# SOURCE EXTRACT

"""

Aleppo had been relatively calm before then but it had not been at peace before the conflict, as many think. Small demonstrations took place in marginalized neighborhoods and the University of Aleppo; tensions were rising and had been for some time. The appearance of calm before the armed conflict was due to the regime’s decades-old alliance with the cities’ tribal and business elite. It may have kept the city from rising up but it was also why rural rebels eventually brought the conflict to the city.

Ibn Khaldun, the 14th century philosopher and historian, described a circulation of hardened rural warriors who swept into cities to remove the soft, corrupt elites there. In turn the warriors softened like those they removed from power and in turn were removed. Aleppo’s conflict came about in part because of a massive decline in living standards in the countryside, due to drought (see The Aleppo Project paper Drought in Syria), the failure of the government to respond to water shortages and because of policies since 2000 that created an economy of urban cronies while ignoring the countryside. That drove migration to cities – Syrian cities grew by 50 percent from 2000-2010 – and the new arrivals started to see the inequalities of the system.

"""

# SUPPLIED DATA
"""

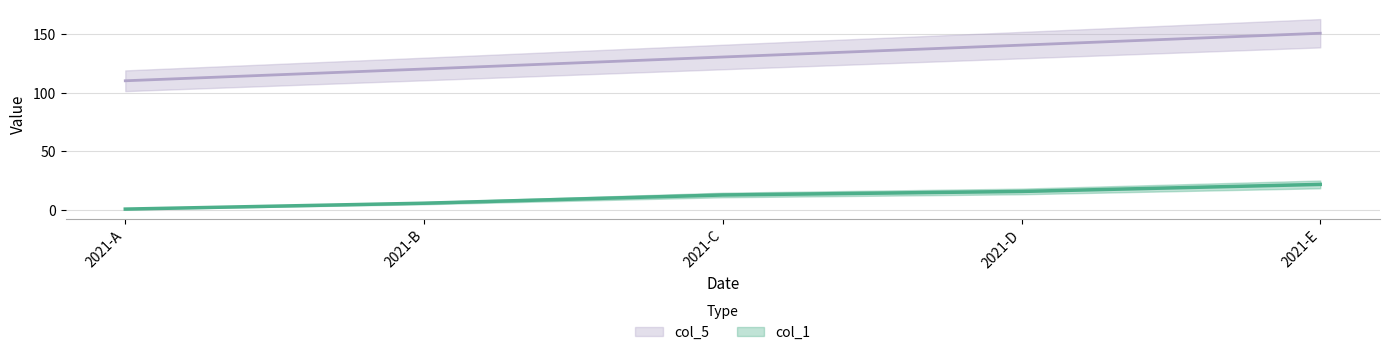

Between 2021-E and 2021-A, which is larger?

2021-E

"""

# PARTS OF THE EXERCISE
[1] In the text on Aleppo, by what percentage did Syrian cities grow from 2000 to 2010?
[2] Reproduce the text on Aleppo between "Ibn Khaldun, the" and "of the system.", inclusive.
[3] Continue the text on Aleppo from the point where it stops.

# ANSWERS TO THE EXERCISES
[1] By 50 percent.

[2]
Ibn Khaldun, the 14th century philosopher and historian, described a circulation of hardened rural warriors who swept into cities to remove the soft, corrupt elites there. In turn the warriors softened like those they removed from power and in turn were removed. Aleppo’s conflict came about in part because of a massive decline in living standards in the countryside, due to drought (see The Aleppo Project paper Drought in Syria), the failure of the government to respond to water shortages and because of policies since 2000 that created an economy of urban cronies while ignoring the countryside. That drove migration to cities – Syrian cities grew by 50 percent from 2000-2010 – and the new arrivals started to see the inequalities of the system.

[3]
While the vocabulary of the Syrian war consists of sectarian conflict, ethnic division, religious hostilities, conspiracy theories and extremism, some of the underlying drivers of the conflict, including class divisions and the rural-urban divide don’t often appear in the analysis. And yet going back to the 1960s and 1970s, almost every conflict or uprising across the Middle East was preceded by a massive movement of people to cities.